Preserving contaner properties via volume mounts

In the Kolla project, we were heavily using host bind mounts to share filesystem data with different containers.  A host bind mount is an operation where a host directory, such as /var/lib/mysql is mounted directly into the container at some specific location.

The docker syntax for this operation is:

sudo docker run -d -v /var/lib/mysql:/var/lib/mysql -e MARIADB_ROOT_PASSWORD=password kollaglue/centos-rdo-mariadb-app

This pulls and starts the kollaglue/centos-rdo-mariadb-app container and bind mounts /var/lib/mysql from the host into the container at the same location.  This allows all containers to share the host’s /var/lib/mysql that are started with this bindmount.

Through months of trial and error, we found bind mounting host directories to be highly suboptimal.

Containers exhibit three magic properties.

  • Containers are declarative in nature. A container either starts or fails to start, and should do so consistently. Even though containers typically run imperative code, the imperative nature is abstracted behind a declarative model. So it is possible that an imperative change in the how the container starts could remove this spectacular property. If the service relies on a database, or data stored on the filesystem, the system becomes non-deterministic. Determinism is a major advantage of declarative programming.
  • Containers are immutable. The contents, once created can not be modified except by the container software itself. It is almost like composing an entire distribution including compilers and library runtimes as one binary to be run.
  • Containers should be idempotent. A container should be able to be re-run consistently without failing if it started correctly the first time.

Using a host bind mount weakens or destroys the three magic properties of containers.  Docker, Inc. is intuitively aware this was a problem so they implemented docker data volume containers.  A docker data container is is a container that is started once and creates a docker volume.  A docker volume is permanent persistent storage created by the VOLUME operation in a Dockerfie or the –volume command.  Once the data container is created, it’s docker volume is always available to other docker containers using the volumes-from operation.

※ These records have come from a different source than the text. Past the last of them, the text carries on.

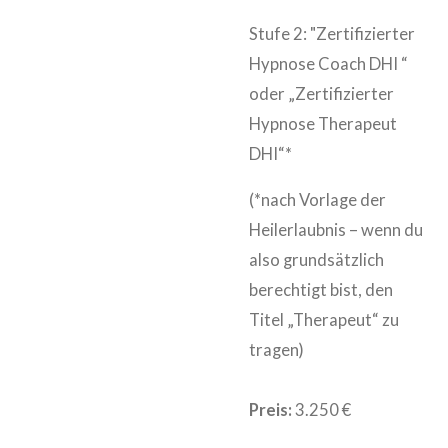
Stufe 2: "Zertifizierter
Hypnose Coach DHI “
oder „Zertifizierter
Hypnose Therapeut
DHI“*
(*nach Vorlage der
Heilerlaubnis – wenn du
also grundsätzlich
berechtigt bist, den
Titel „Therapeut“ zu
tragen)
Preis:
3.250 €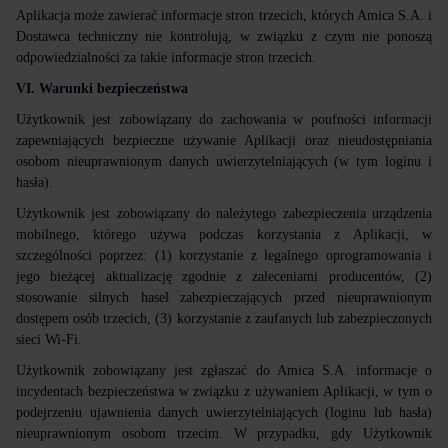
Aplikacja może zawierać informacje stron trzecich, których Amica S.A. i
Dostawca techniczny nie kontrolują, w związku z czym nie ponoszą
odpowiedzialności za takie informacje stron trzecich.
VI. Warunki bezpieczeństwa
Użytkownik jest zobowiązany do zachowania w poufności informacji
zapewniających bezpieczne używanie Aplikacji oraz nieudostępniania
osobom nieuprawnionym danych uwierzytelniających (w tym loginu i
hasła).
Użytkownik jest zobowiązany do należytego zabezpieczenia urządzenia
mobilnego, którego używa podczas korzystania z Aplikacji, w
szczególności poprzez: (1) korzystanie z legalnego oprogramowania i
jego bieżącej aktualizację zgodnie z zaleceniami producentów, (2)
stosowanie silnych haseł zabezpieczających przed nieuprawnionym
dostępem osób trzecich, (3) korzystanie z zaufanych lub zabezpieczonych
sieci Wi-Fi.
Użytkownik zobowiązany jest zgłaszać do Amica S.A. informacje o
incydentach bezpieczeństwa w związku z używaniem Aplikacji, w tym o
podejrzeniu ujawnienia danych uwierzytelniających (loginu lub hasła)
nieuprawnionym osobom trzecim. W przypadku, gdy Użytkownik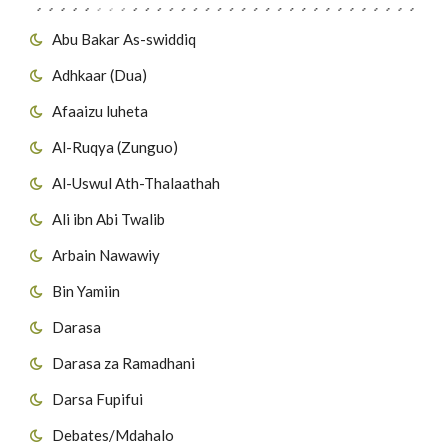
Abu Bakar As-swiddiq
Adhkaar (Dua)
Afaaizu luheta
Al-Ruqya (Zunguo)
Al-Uswul Ath-Thalaathah
Ali ibn Abi Twalib
Arbain Nawawiy
Bin Yamiin
Darasa
Darasa za Ramadhani
Darsa Fupifui
Debates/Mdahalo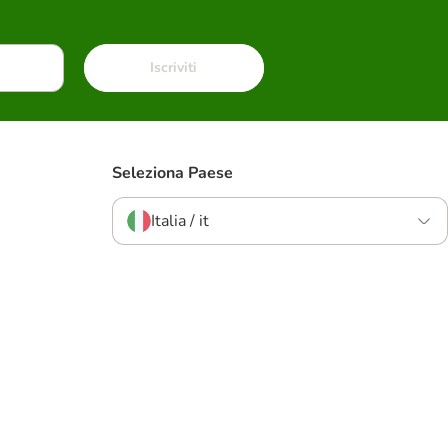
Iscriviti
Seleziona Paese
Italia / it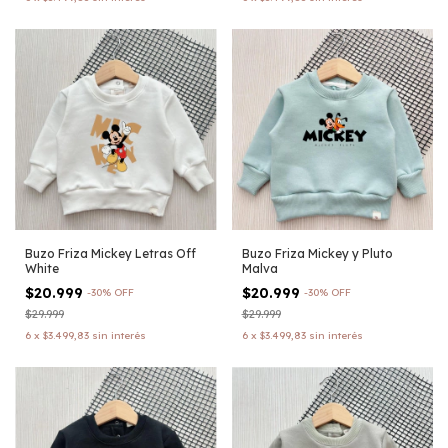
Buzo Friza Mickey Letras Off
Buzo Friza Mickey y Pluto
White
Malva
$20.999
$20.999
-
30
%
OFF
-
30
%
OFF
$29.999
$29.999
6
x
$3.499,83
sin interés
6
x
$3.499,83
sin interés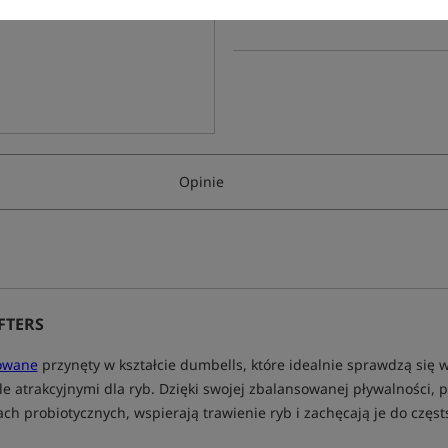
Opinie
FTERS
owane
przynęty w kształcie dumbells, które idealnie sprawdzą się w
 atrakcyjnymi dla ryb. Dzięki swojej zbalansowanej pływalności, p
h probiotycznych, wspierają trawienie ryb i zachęcają je do częs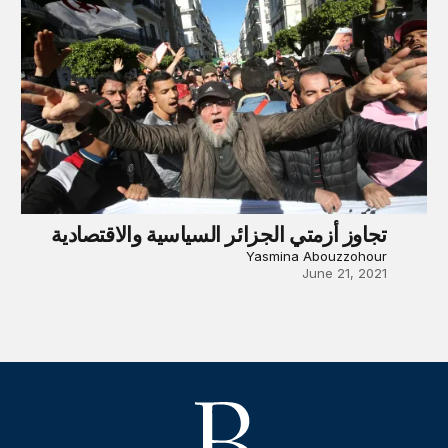
تجاوز أزمتي الجزائر السياسية والاقتصادية
Yasmina Abouzzohour
June 21, 2021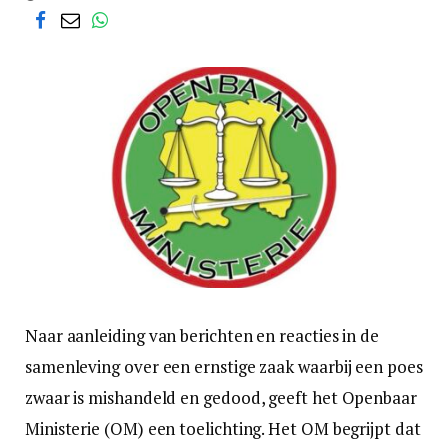
Naar aanleiding van berichten en reacties in de
samenleving over een ernstige zaak waarbij een poes
zwaar is mishandeld en gedood, geeft het Openbaar
Ministerie (OM) een toelichting. Het OM begrijpt dat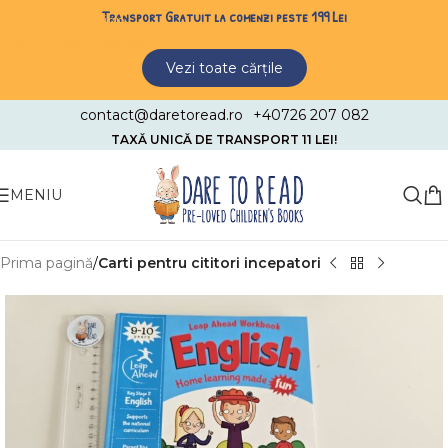
Transport Gratuit la comenzi peste 199 Lei
Skip to navigation
Skip to main content
Vezi toate cărțile
contact@daretoread.ro
+40726 207 082
TAXĂ UNICĂ DE TRANSPORT 11 LEI!
MENIU
Prima pagină
Carti pentru cititori incepatori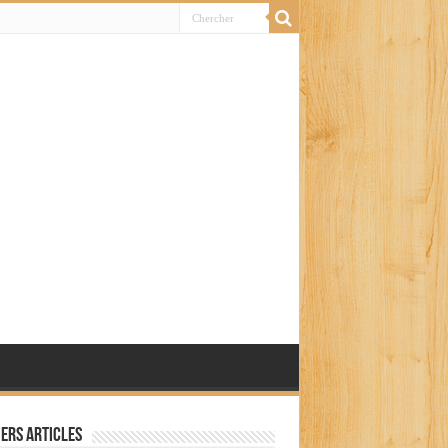
ers articles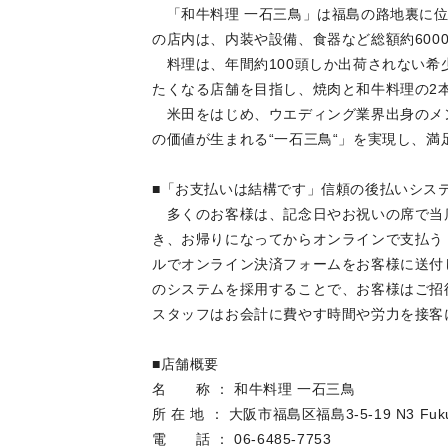
「和牛料理 一石三鳥」は福島の路地裏に位
の店内は、内装や設備、食器など総額約600
料理は、年間約100頭しか出荷されない希
たくなる店舗を目指し、焼肉と和牛料理の2
米田をはじめ、ウエディング業界出身のメン
の価値が生まれる“一石三鳥“」を実現し、
■「お支払いは結構です」信頼の後払いシス
多くのお客様は、記念日やお祝いの席で当
き、お帰りになってからオンラインで支払う
ルでオンライン決済フォームをお客様に送付
のシステムを採用することで、お客様はご招
スタッフはお会計に費やす時間や労力を接客
■店舗概要
名 称 ： 和牛料理 一石三鳥
所 在 地 ： 大阪市福島区福島3-5-19 N3 Fuku
電 話 ： 06-6485-7753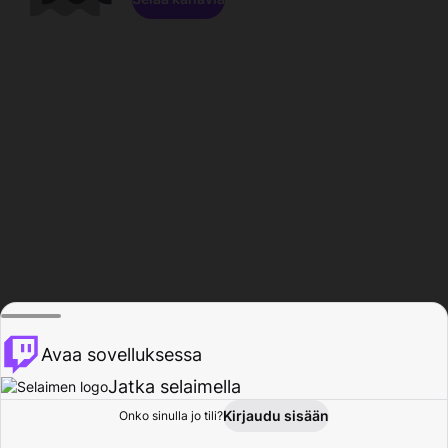
Avaa sovelluksessa
Jatka selaimella
Kirjaudu sisään
Onko sinulla jo tili?
Koti
Selaa
Toiminta
Profiili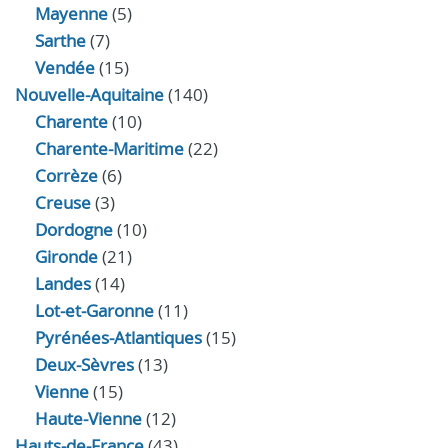
Mayenne
(5)
Sarthe
(7)
Vendée
(15)
Nouvelle-Aquitaine
(140)
Charente
(10)
Charente-Maritime
(22)
Corrèze
(6)
Creuse
(3)
Dordogne
(10)
Gironde
(21)
Landes
(14)
Lot-et-Garonne
(11)
Pyrénées-Atlantiques
(15)
Deux-Sèvres
(13)
Vienne
(15)
Haute-Vienne
(12)
Hauts-de-France
(43)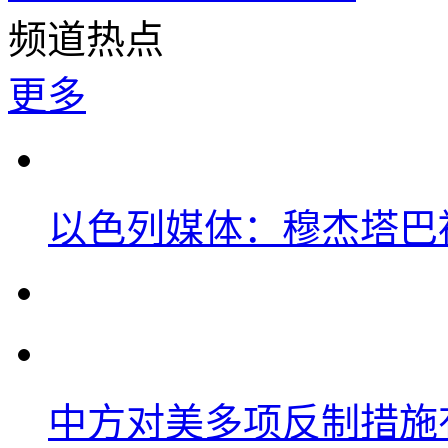
频道热点
更多
以色列媒体：穆杰塔巴
中方对美多项反制措施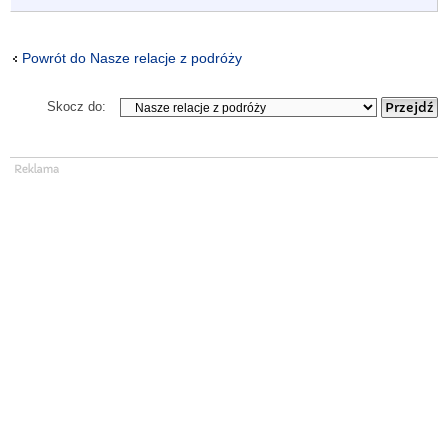
Powrót do Nasze relacje z podróży
Skocz do:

The following operation starts a data container based upon the centos image, creates a data volume called /var/lib/myql, and finally runs /bin/true which exits quickly:

docker run -d --name=mariadb_data --volume=/var/lib/mysql centos true

Next the container ID must be retrieved to start the application container:

sudo docker ps -a
CONTAINER ID   IMAGE           COMMAND  CREATED         STATUS                    PORTS  NAMES
56361937ac79    centos:latest  "true"   10 minutes ago  Exited (0) 10 minutes ago        mariadb_data

Next we run the mariadb-app container using the –volumes-from feature. Note docker allows short-hand specification of container id, so in this example 56 is the centos data container 56361937ac79:

sudo docker run -d --volumes-from=56 -e MARIADB_ROOT_PASSWORD=password kollaglue/centos-rdo-mariadb-app

When using data volume containers, all the correct permissions are sorted out by docker automatically. Data is shared between containers. Most importantly it is more difficult to modify the container’s volume contents from outside the container. All of these benefits help preserve the declarative, immutable, and idempotent properties of containers.

We also use data containers for nova-compute in Kolla.  We still continue to use bind mounts in some circumstances.  For example, nova-api needs to run modprobe to load kernel modules.  To support that we allow bind mounting of /var/lib/modules:/var/lib/modules with the :ro (read only) flag.

We also continue to have some container-writeable bind mounts.  The nova-libvirt container requires /sys/fs/cgroups:/sys/fs/cgroups to be bind mounted.  Some types of super privileged containers cannot get away from bind mounts, but most of the Kolla system now runs without them.